> **Opdracht**
Schrijf het vervolg van de tekst over ecoloog Maarten Loonen op Spitsbergen, te beginnen na de laatste zin.

╭─ Tekstfragment

Ecoloog Loonen voor 35e zomer naar veranderend Spitsbergen
Voor het vijfendertigste jaar op rij brengt Maarten Loonen zijn zomer door op Spitsbergen. In juli leidt hij bovendien een nieuwe poolexpeditie met wetenschappers, journalisten, beleidsmakers en toeristen. “Mensen betrekken bij het gebied en het onderzoek is een groot privilege.’’
Door Marjolein te Winkel / Foto's Henk Veenstra
Maarten Loonen vertelt verhalen over klimaatverandering als de beste. De universitair hoofddocent Arctische Ecologie, verbonden aan het Arctisch Centrum van de Rijksuniversiteit Groningen, komt sinds 1988 elke zomer op Spitsbergen. Hij ziet de veranderingen met eigen ogen.

╰─
╭─ Bronmateriaal

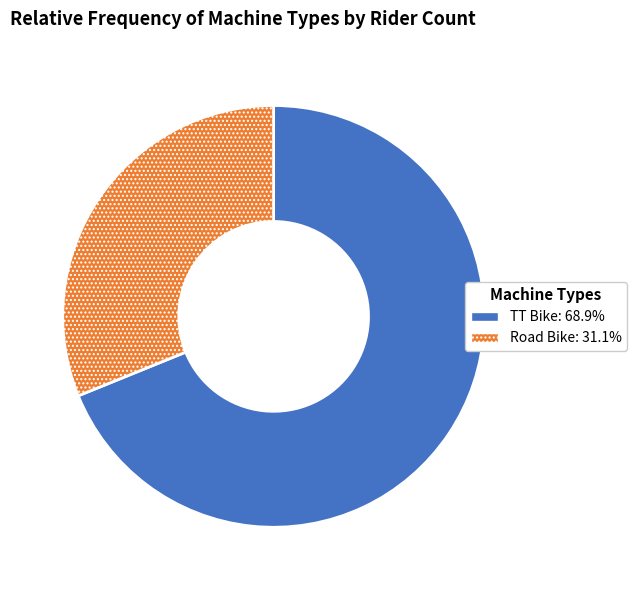

Which slice is the largest?

TT Bike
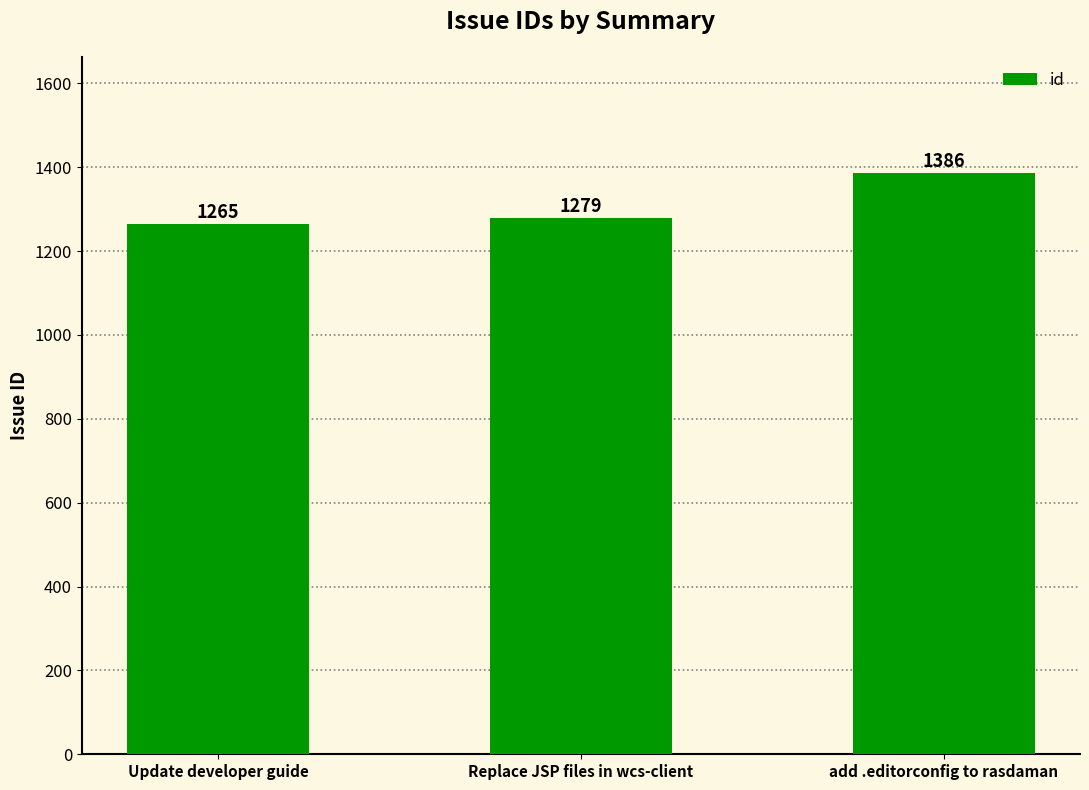

How many bars are there in total?

3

╰─

> **Verwacht antwoord**
Geen ‘koude kust’
De archipel in de Noordelijke IJszee kreeg in 1925 de Noorse naam Svalbard. Dat betekent koude rand of koude kust. Een toepasselijke naam voor de grotendeels met pakijs bedekte eilandengroep. Herstel: dat wás een toepasselijke naam, toen Loonen meer dan dertig jaar geleden voor het eerst een zomer in Ny-Ålesund doorbracht, het meest noordelijke gelegen dorp van Spitsbergen. “Het pakijs lag ter hoogte van het dorp en sloot het land af van het warme zeewater, waardoor de lucht niet opwarmde.” Maar het ijs trok zich terug en ligt inmiddels zo’n 200 kilometer noordelijker. “Het warme zeewater wordt nu niet meer tegengehouden. Hierdoor warmt de lucht boven land op”, vertelt Loonen. “Bovendien houdt een donker oppervlak, zonder sneeuw, meer warmte vast dan een wit - besneeuwd - oppervlak. Hierdoor is het in de winter 6 graden warmer dan dertig jaar geleden.”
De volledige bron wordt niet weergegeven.